A robust data platform isn’t typically the top priority for a scrappy startup. And for good reason! Folks are focused on making sure the product works, and duct taping features onto it to please early customers. As long as the team has whatever data they need, who cares how it got into the system.
Inevitably, if the company is successful, the weight of messy data gets unbearable. Endless support and operational tickets start pouring in causing burnout and eating everyone’s time. It’s a brutal cycle of not having enough time to improve the data platform because so much bandwidth is going towards fixing bad data.
It’s a great feeling to be there when the company decides to really invest in cleaning up its data processes, at least until the dread slowly consumes you. Where do you start? It’s a fucking dumpster fire.
Understand the content of what’s being ingested
Getting a lay of the land is a good first step. Document what incoming data looks like. It can be tempting to pull up a Google sheet, write the columns and a short description and call it good. However, a strictly defined schema can save a ton of time down the road. Creating a JSON schema, a Protobuf definition, or some other schema that explicitly spells out what the expected type of each column is, the expected range of values, whether it’s nullable or not, and any primary or foreign keys is well worth the time. Other teams should be involved as well. A product manager or a customer success manager might have a much better understanding of what some specific column means to the business or the customer than an engineer. Engineers should not be guessing at what business relevant data means - I promise it’ll cost way more time medium term than it saves short term.
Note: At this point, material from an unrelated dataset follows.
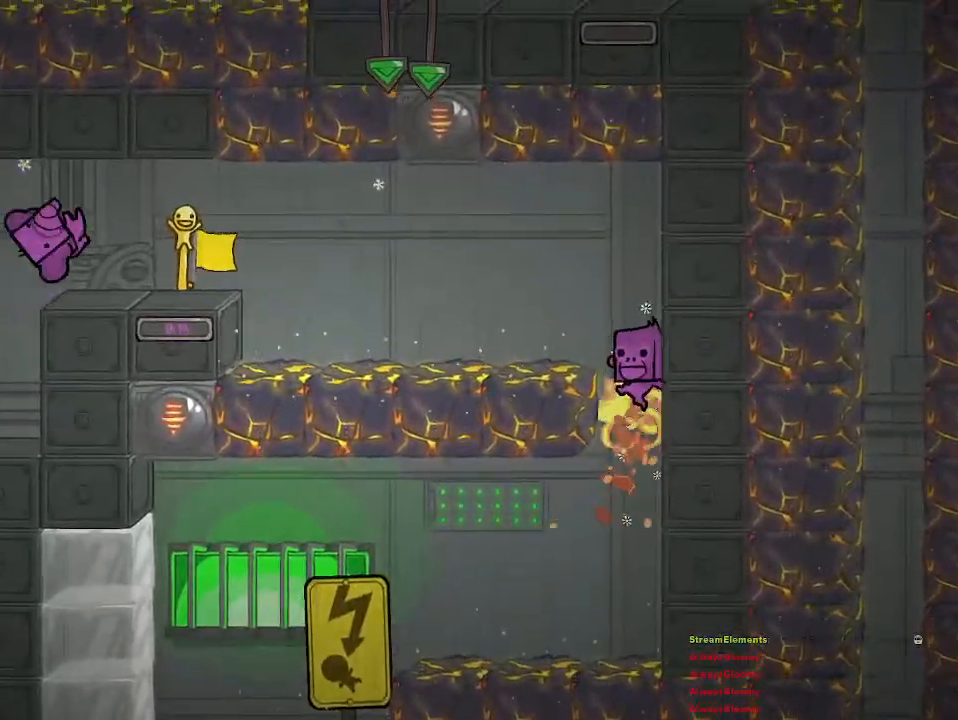
{"buttons": [], "left_stick": "right", "right_stick": "center", "events": []}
These schemas should be checked in to a version control system, and changes should need to be reviewed by the relevant stakeholders (if that’s even a choice – we don’t always have control over what our data sources look like). In Database Design for Mere Mortals, Michael Hernandez emphasizes what he calls the “interview process,” which is really just gathering feedback from non-technical stakeholders:
You will inevitably miss some piece of important information when you neglect or omit any of the interviews, and this could adversely affect the final structure of your database.
Understand the structure of what’s being ingested
Once we have the content down, we need to start looking at the structure. Barr Moses laid out the idea of “Data Observability” perfectly. We need to know the freshness, distribution, volume, schema, and lineage of our data ingests.
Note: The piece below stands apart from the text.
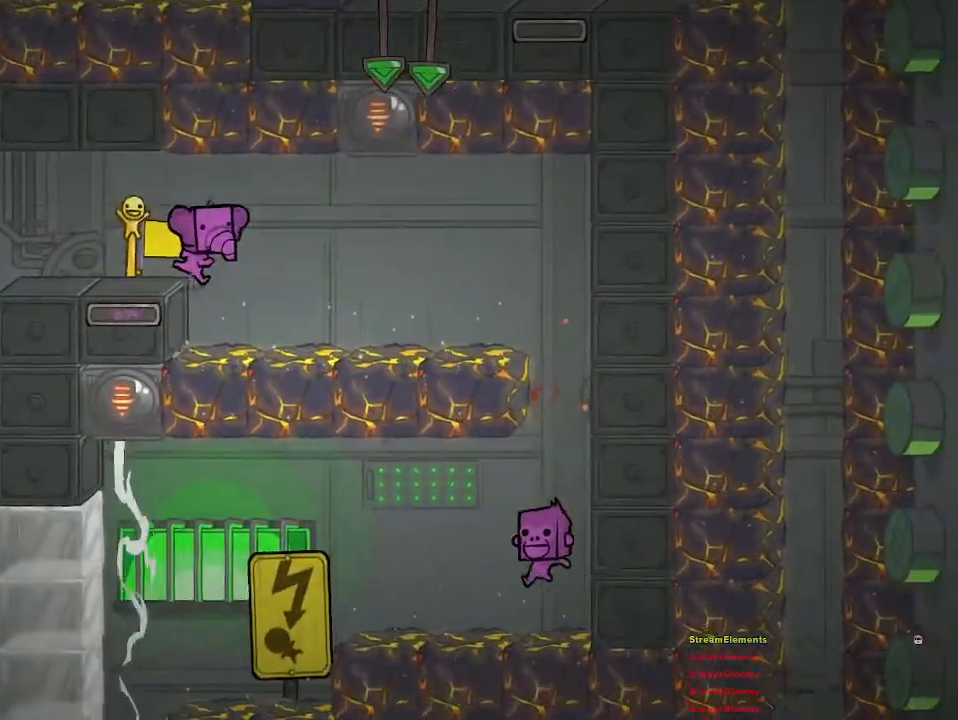
{"buttons": [], "left_stick": "right", "right_stick": "center", "events": []}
In the context of data ingest, freshness is only significant compared to what we expect the freshness to be. It’s not uncommon to have some data feed that’s delivered weekly or monthly. But knowing the expected cadence is essential so alarms can be raised internally instead of getting frantic support tickets.
Distribution refers to the distribution of values, which I mentioned should ideally be captured in a schema. This isn’t always easy or even practical, It’s a very fine line to walk between validating incoming data and creating alert fatigue from too many false alarms. But, imagine your incoming data was all shifted one column over from what you expect – some basic validation on distribution could catch that before it pollutes a database downstream. Another example where this could be helpful is an account number that should always be a certain length, or should always have some number of leading 0s. Getting business stakeholders involved here would be an excellent idea, as it’s not always obvious to an engineer if some value is acceptable.
Volume refers to how many rows are in a typical ingest. Depending on the system and the data, it may also be helpful to measure how many rows downstream are created, updated, and deleted by some given ingest. Outliers should raise alarms internally.
I already covered schema above, and lineage isn’t always relevant on the ingest side, although it becomes very relevant after ingest when we start transforming data.
Now, start building a platform
You may have noticed, not much code is being written at any point during this whole process. That can be frustrating, but the alternative is ingests that aren’t properly validated, and yet more time spent chasing down bad data for support tickets. It’s worth the effort.